Here are some pictures from my walk in town last Sunday. We have to be very careful of the pictures we take, due to cultural sensitivity, so I don't have very many with people in them. Because of recent wars, and journalists coming and taking pictures of whatever and whoever they want, many Sierra Leoneans become offended when people try to take pictures. I did manage to get a few though:
This is the famous Cotton Tree in the center of town. It's said that this is the site where the settlers of Freetown, former African American slaves, first gathered for a thanksgiving service when they established the colony in 1792.
An old church down the street from the Cotton Tree. There's a courtyard around it with beautiful trees and other plants. We wanted to go in and see it, but the gate was locked, so we just had to look over the wall from the outside.
A view down the street. You can see the Cotton Tree behind the building to the right.

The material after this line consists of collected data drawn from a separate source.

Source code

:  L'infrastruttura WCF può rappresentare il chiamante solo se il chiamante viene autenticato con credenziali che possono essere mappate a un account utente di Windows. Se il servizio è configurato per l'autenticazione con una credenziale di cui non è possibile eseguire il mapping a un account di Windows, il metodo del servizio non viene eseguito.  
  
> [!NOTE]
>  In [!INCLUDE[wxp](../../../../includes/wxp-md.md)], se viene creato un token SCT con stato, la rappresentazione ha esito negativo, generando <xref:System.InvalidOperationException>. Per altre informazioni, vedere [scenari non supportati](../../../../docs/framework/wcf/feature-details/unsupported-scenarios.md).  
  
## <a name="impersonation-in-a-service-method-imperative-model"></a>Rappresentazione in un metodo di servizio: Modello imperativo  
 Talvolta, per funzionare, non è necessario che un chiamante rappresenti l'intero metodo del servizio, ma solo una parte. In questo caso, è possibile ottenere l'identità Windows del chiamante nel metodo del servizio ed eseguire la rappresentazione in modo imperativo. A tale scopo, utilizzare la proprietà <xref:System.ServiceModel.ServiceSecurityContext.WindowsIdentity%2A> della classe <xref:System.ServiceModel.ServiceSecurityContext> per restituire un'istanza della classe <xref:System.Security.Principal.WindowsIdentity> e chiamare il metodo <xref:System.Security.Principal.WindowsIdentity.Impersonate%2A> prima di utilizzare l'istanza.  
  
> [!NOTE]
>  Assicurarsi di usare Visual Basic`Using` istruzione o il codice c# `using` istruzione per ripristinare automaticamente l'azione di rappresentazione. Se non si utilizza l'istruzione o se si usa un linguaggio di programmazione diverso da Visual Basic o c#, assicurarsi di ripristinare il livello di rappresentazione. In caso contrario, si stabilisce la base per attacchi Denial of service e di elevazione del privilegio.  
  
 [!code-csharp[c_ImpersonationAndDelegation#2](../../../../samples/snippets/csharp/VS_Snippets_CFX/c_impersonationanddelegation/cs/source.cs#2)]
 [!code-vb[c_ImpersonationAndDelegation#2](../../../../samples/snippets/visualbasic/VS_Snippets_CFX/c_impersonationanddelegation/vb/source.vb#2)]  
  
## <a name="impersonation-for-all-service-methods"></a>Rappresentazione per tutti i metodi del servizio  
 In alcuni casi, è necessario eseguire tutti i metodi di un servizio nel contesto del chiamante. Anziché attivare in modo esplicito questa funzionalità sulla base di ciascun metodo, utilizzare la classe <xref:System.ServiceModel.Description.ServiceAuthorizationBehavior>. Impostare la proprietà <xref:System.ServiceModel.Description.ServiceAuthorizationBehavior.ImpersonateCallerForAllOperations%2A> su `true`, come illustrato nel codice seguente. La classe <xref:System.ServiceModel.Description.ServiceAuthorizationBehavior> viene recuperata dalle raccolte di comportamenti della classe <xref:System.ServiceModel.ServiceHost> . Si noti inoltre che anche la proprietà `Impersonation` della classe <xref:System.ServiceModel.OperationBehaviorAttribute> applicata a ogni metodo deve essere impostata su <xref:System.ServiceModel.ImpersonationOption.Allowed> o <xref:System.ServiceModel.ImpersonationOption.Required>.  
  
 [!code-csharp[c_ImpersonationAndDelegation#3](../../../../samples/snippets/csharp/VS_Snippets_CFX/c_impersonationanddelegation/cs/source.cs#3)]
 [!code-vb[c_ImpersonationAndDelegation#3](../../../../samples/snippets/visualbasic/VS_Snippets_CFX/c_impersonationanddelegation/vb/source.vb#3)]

This street was surprisingly empty - most of them were very busy and filled with cars, motorcycles, poda-podas, and pedestrians. Poda-podas are public transportation vans that you can rent out for a group or just flag down and join whoever's already crammed inside.
Toward the end of our walk we went through a quiet, garden-like area called the Bishop's Court. These are the old ruins of some big house.
Before going back to the ship we stopped by the Hope Center and visited with the patients there. The Hope Center is an outpatient facility where many of our patients stay if they're going to need to come back to the ship for treatment in a few weeks and live too far away to go home, or if kids are malnourished and need to gain some weight before they can have surgery.